New Delhi, India: Leading geospatial industry technologists, users and government think tank got together to explore the value, purpose and economic contribution of geospatial technology at Geospatial Artha Summit, organised by Geospatial Media & Communications here today.
Peter Large , Vice President Channel Development, Trimble, traced the relevance of the pioneering efforts of Gerardus Mercator, the world’s first scientific map maker whose 500th anniversary was commemorated with this event. A child of The Renaissance, a period of exponential development of knowledge in art, science, architecture and discovery, Mercator created the world’s first atlas, identified for the first time, “America” on two continents, and established the Mercator Projection technique that enabled simpler navigation. As the world today puts geospatial data to work to make the world more efficient, productive, safer and cleaner, it was Mercator’s printed maps that are among the earliest instances of making geospatial information accessible. Mercator’s legacy, observed Peter, is having spurred the utility and value of geospatial information.
MV Kotwal, Director & President (Heavy Engineering), Larsen & Toubro Ltd, India discussed how one of the largest engineering companies in India is utilising geospatial technology. Geospatial technology is being applied in L&T infrastructure projects like integrated townships, airports and roads. It is being used in applications like property & boundary, government / environment clearance, flora mapping, topography visualization, shoreline monitoring programme, and property information system. Kotwal acknowledged the pivotal role played by ISRO in encouraging wide industrial participation. The industry has also matured to take on integrator & EPC role. The company, through its precision manufacturing, is enabling capacities necessary for satellite activities. He also explained how the company is using photogrammetry for precision manufacturing.
Suresh Prabhu, Former Union Minister and Parliamentarian, India, touching upon the economy of the country, obverted that the problem of Indian economy lies in the fact that agriculture engages 2/3rd of the country’s population but contributes only 16 percent to GDP. The challenge is the upliftment of this segment of the population. It is here that geospatial technology can play a crucial role. The two key elements in agriculture are land and water, and geospatial technology can contribute to judicious use of both these elements through things like analysis of land use patterns, thereby increasing productivity. He however stressed on the new governance models for maximum benefits.
CP Baid, Deputy MD, Monnet Ispat Energy Ltd, India discussed geospatial technology as an enabler in natural resources with least adverse ecological impact. The technology can be a major differentiator during the prospecting stage, by identifying viability of any project – whether the mineral volume available at any particular site makes production viable. Geospatial technology can also help in management of closing and revegetation of mines. He also highlighted the benefits of GPS in tracking movements of huge machinery across the mines, adding to safety and productivity. Having highlighted the benefits, he urged that need is felt at national and state level for spatial data infrastructure. According to him, data needs to be created for non-coal mines and minerals.

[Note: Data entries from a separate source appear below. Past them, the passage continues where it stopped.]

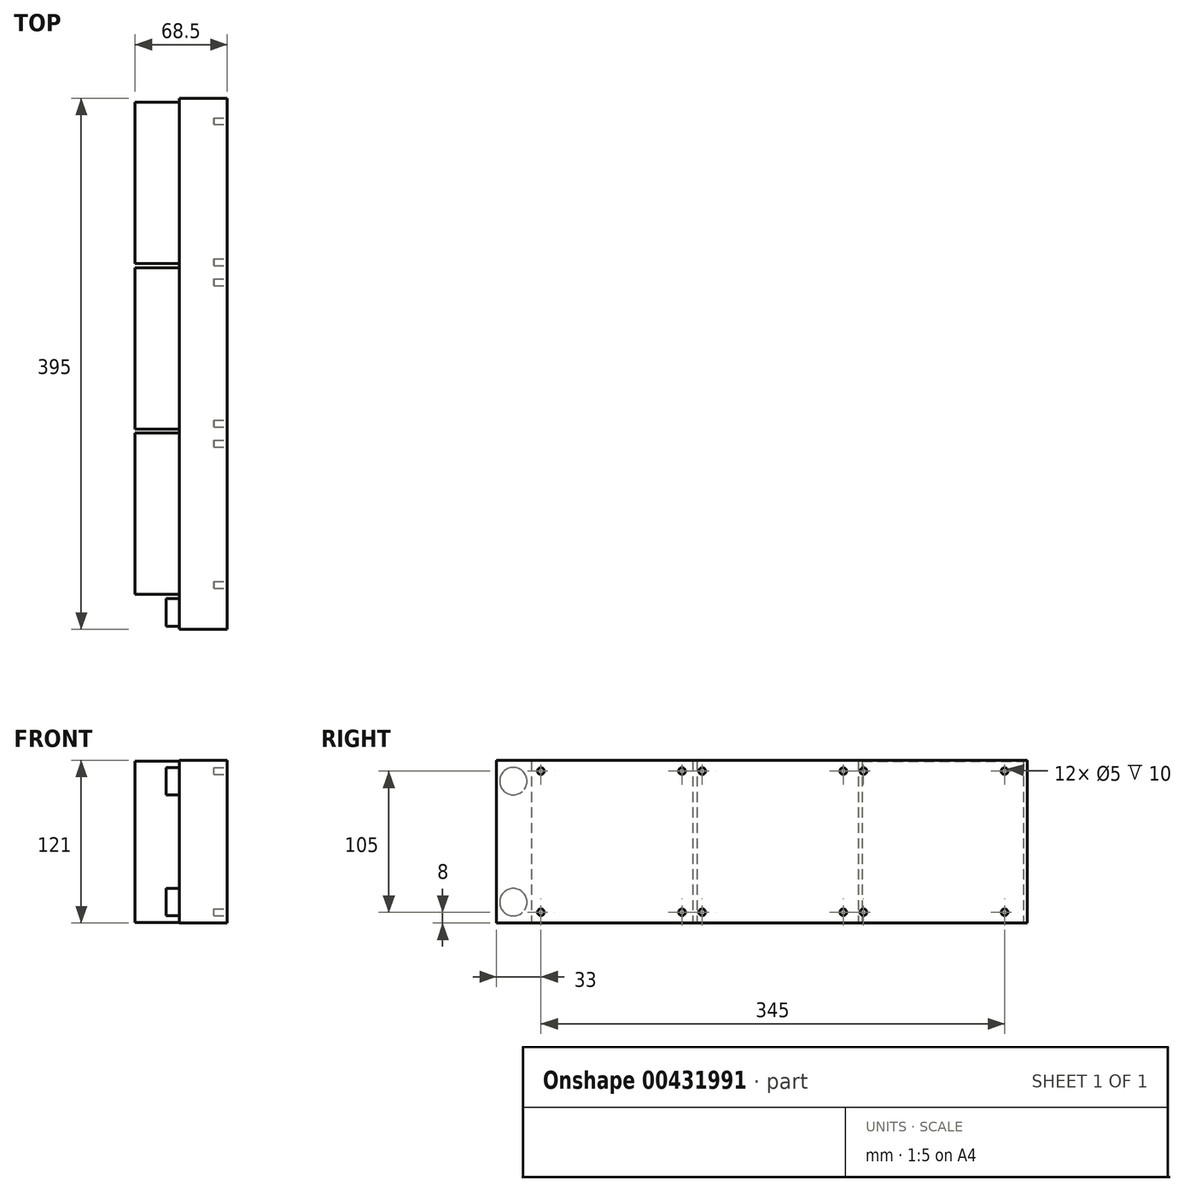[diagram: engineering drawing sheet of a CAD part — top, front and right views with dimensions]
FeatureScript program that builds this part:
annotation { "Feature Type Name" : "Feature", "Feature Type Description" : "" }
export const myFeature = defineFeature(function(context is Context, id is Id, definition is map)
    precondition{}
    {
        {
            var Q0;
            Q0=qCreatedBy(makeId("Right.planeOp"),FACE);
            var sketch = newSketch(context, id + "F0", { "sketchPlane" : qUnion([Q0])});
            skLineSegment(sketch, "E0.bottom", {"start": v(197.5, 60.5) * mm, "end": v(-197.5, 60.5) * mm});
            skLineSegment(sketch, "E0.top", {"start": v(197.5, -60.5) * mm, "end": v(-197.5, -60.5) * mm});
            skLineSegment(sketch, "E0.left", {"start": v(197.5, 60.5) * mm, "end": v(197.5, -60.5) * mm});
            skLineSegment(sketch, "E0.right", {"start": v(-197.5, 60.5) * mm, "end": v(-197.5, -60.5) * mm});
            skPoint(sketch, "E0.middle", {"position": v(0, 0) * mm});
            skSolve(sketch);
        }
        {
            var Q0;
            Q0=qSketchRegion(id+"F0",true);
            extrude(context, id + "F1", {"entities" : qUnion([Q0]), "depth" : 35.5 * mm});
        }
        {
            var Q0;
            Q0=makeQuery(id+"F1.opExtrude","CAP_FACE",FACE,{"disambiguationData":[OSD([sQuery(id+"F0.wireOp",EDGE,"E0.bottom"),sQuery(id+"F0.wireOp",EDGE,"E0.top"),sQuery(id+"F0.wireOp",EDGE,"E0.left"),sQuery(id+"F0.wireOp",EDGE,"E0.right")])],"isStart":true});
            var sketch = newSketch(context, id + "F2", { "sketchPlane" : qUnion([Q0])});
            skLineSegment(sketch, "E1", {"start": v(-197.5, 0) * mm, "end": v(197.5, 0) * mm, "construction": true});
            skLineSegment(sketch, "E2.bottom", {"start": v(-74.5, 60) * mm, "end": v(-194.5, 60) * mm});
            skLineSegment(sketch, "E2.top", {"start": v(-74.5, -60) * mm, "end": v(-194.5, -60) * mm});
            skLineSegment(sketch, "E2.left", {"start": v(-74.5, 60) * mm, "end": v(-74.5, -60) * mm});
            skLineSegment(sketch, "E2.right", {"start": v(-194.5, 60) * mm, "end": v(-194.5, -60) * mm});
            skPoint(sketch, "E2.middle", {"position": v(-134.5, 0) * mm});
            skLineSegment(sketch, "E3.bottom", {"start": v(-71.5, 60) * mm, "end": v(48.5, 60) * mm});
            skLineSegment(sketch, "E3.top", {"start": v(-71.5, -60) * mm, "end": v(48.5, -60) * mm});
            skLineSegment(sketch, "E3.left", {"start": v(-71.5, 60) * mm, "end": v(-71.5, -60) * mm});
            skLineSegment(sketch, "E3.right", {"start": v(48.5, 60) * mm, "end": v(48.5, -60) * mm});
            skPoint(sketch, "E3.middle", {"position": v(-11.5, 0) * mm});
            skPoint(sketch, "E3.cornerSnap0", {"position": v(-71.5, 60.5) * mm});
            skLineSegment(sketch, "E4.bottom", {"start": v(51.5, 60) * mm, "end": v(171.5, 60) * mm});
            skLineSegment(sketch, "E4.top", {"start": v(51.5, -60) * mm, "end": v(171.5, -60) * mm});
            skLineSegment(sketch, "E4.left", {"start": v(51.5, 60) * mm, "end": v(51.5, -60) * mm});
            skLineSegment(sketch, "E4.right", {"start": v(171.5, 60) * mm, "end": v(171.5, -60) * mm});
            skPoint(sketch, "E4.middle", {"position": v(111.5, 0) * mm});
            skSolve(sketch);
        }
        {
            var Q0;
            Q0=qSketchRegion(id+"F2",true);
            extrude(context, id + "F3", {"entities" : qUnion([Q0]), "operationType" : NewBodyOperationType.ADD, "depth" : 33 * mm});
        }
        {
            var Q0;
            Q0=makeQuery(id+"F1.opExtrude","CAP_FACE",FACE,{"disambiguationData":[OSD([sQuery(id+"F0.wireOp",EDGE,"E0.bottom"),sQuery(id+"F0.wireOp",EDGE,"E0.top"),sQuery(id+"F0.wireOp",EDGE,"E0.left"),sQuery(id+"F0.wireOp",EDGE,"E0.right")])],"isStart":true});
            var sketch = newSketch(context, id + "F4", { "sketchPlane" : qUnion([Q0])});
            skCircle(sketch, "E5", {"center": v(185, 45) * mm, "radius": 10.2 * mm});
            skLineSegment(sketch, "E6", {"start": v(185, 60.5) * mm, "end": v(185, -60.5) * mm, "construction": true});
            skLineSegment(sketch, "E7", {"start": v(197.5, 0) * mm, "end": v(185, 0) * mm, "construction": true});
            skCircle(sketch, "E8.MirrorC", {"center": v(185, -45) * mm, "radius": 10.2 * mm});
            skSolve(sketch);
        }
        {
            var Q0;
            Q0=qSketchRegion(id+"F4",true);
            extrude(context, id + "F5", {"entities" : qUnion([Q0]), "operationType" : NewBodyOperationType.ADD, "depth" : 10 * mm});
        }
        {
            var Q0;
            Q0=makeQuery(id+"F1.opExtrude","CAP_FACE",FACE,{"disambiguationData":[OSD([sQuery(id+"F0.wireOp",EDGE,"E0.bottom"),sQuery(id+"F0.wireOp",EDGE,"E0.top"),sQuery(id+"F0.wireOp",EDGE,"E0.left"),sQuery(id+"F0.wireOp",EDGE,"E0.right")])],"isStart":false});
            var sketch = newSketch(context, id + "F6", { "sketchPlane" : qUnion([Q0])});
            skCircle(sketch, "E9", {"center": v(180.5, -52.5) * mm, "radius": 2.5 * mm});
            skCircle(sketch, "E10", {"center": v(75.5, -52.5) * mm, "radius": 2.5 * mm});
            skCircle(sketch, "E11", {"center": v(60.5, -52.5) * mm, "radius": 2.5 * mm});
            skLineSegment(sketch, "E12", {"start": v(8, -60.5) * mm, "end": v(8, 60.5) * mm, "construction": true});
            skLineSegment(sketch, "E13", {"start": v(8, 0) * mm, "end": v(197.5, 0) * mm, "construction": true});
            skCircle(sketch, "E14.MirrorC", {"center": v(180.5, 52.5) * mm, "radius": 2.5 * mm});
            skCircle(sketch, "E15.MirrorC", {"center": v(75.5, 52.5) * mm, "radius": 2.5 * mm});
            skCircle(sketch, "E16.MirrorC", {"center": v(60.5, 52.5) * mm, "radius": 2.5 * mm});
            skCircle(sketch, "E17.MirrorC", {"center": v(-44.5, 52.5) * mm, "radius": 2.5 * mm});
            skCircle(sketch, "E18.MirrorC", {"center": v(-59.5, 52.5) * mm, "radius": 2.5 * mm});
            skCircle(sketch, "E19.MirrorC", {"center": v(-164.5, 52.5) * mm, "radius": 2.5 * mm});
            skCircle(sketch, "E20.MirrorC", {"center": v(-44.5, -52.5) * mm, "radius": 2.5 * mm});
            skCircle(sketch, "E21.MirrorC", {"center": v(-164.5, -52.5) * mm, "radius": 2.5 * mm});
            skCircle(sketch, "E22.MirrorC", {"center": v(-59.5, -52.5) * mm, "radius": 2.5 * mm});
            skSolve(sketch);
        }
        {
            var Q0;
            Q0 = qSketchRegion(id + "F6", true);
            extrude(context, id + "F7", {"entities" : qUnion([Q0]), "operationType" : NewBodyOperationType.REMOVE, "oppositeDirection" : true, "depth" : 10 * mm});
        }
    });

Dr. Shailesh Nayak, Secretary, Department of Earth Sciences, showcased the economic value of oceans and the need for discovery, understanding and application of knowledge regarding oceans. The ocean presents both living and non-living resources which can contribute significantly to economy. The former resources include fishery, cryobiology, ice shelf and lakes and marine biotechnology. He informed about the Ocean Biogeographic Information System (OBIS); it is also being developed in India. The non-living resources include continental shelf, poly-metallic nodules, development of deep ocean technology, ocean cobalt crust, hydro-thermal deposits and gas hydrates. Dr. Nayak also informed about the planned deep ocean drilling, as well as plans to study the geoid anomaly over certain areas of Indian Ocean. He stressed on the need to focus on ocean for a sustainable future.
Dr. NP Gupta, Chairman & Managing Director, DESEIN Private Limited, India discussed the relevance of geospatial technology in the energy sector. Informing that the planned additional capacity in the 12th Five Year Plan is 75785 MW, he said that geospatial technology can be beneficial in guiding and clearing projects, as well as in transmission and distribution. Also, one of the major sources of power generation in India is coal. Advancements in coal mining are therefore required, and geospatial technology can have a role to play here.
Michael Jones highlighted the increasing involvement of non-professional, common people in creation of maps and the evolution of technology from being secretive to where everyone is involved, and where there’s flooding of information. Countries are increasingly being mapped by their people, with 187 out of 192 countries having being mapped by their people. He also remarked that “phone is the computer of tomorrow”. Dr. Kumar Navulur, Director, Next Generation Products, DigitalGlobe, USA, talked about hoe satellite imagery can be made ubiquitous. What the industry needs to do according to him is to offer better quality, higher accuracy, complete coverage, fresher imagery, easier access, and should be economical. He concluded that the integration of imagery with other geospatial technologies is vital for success of earth observation industry.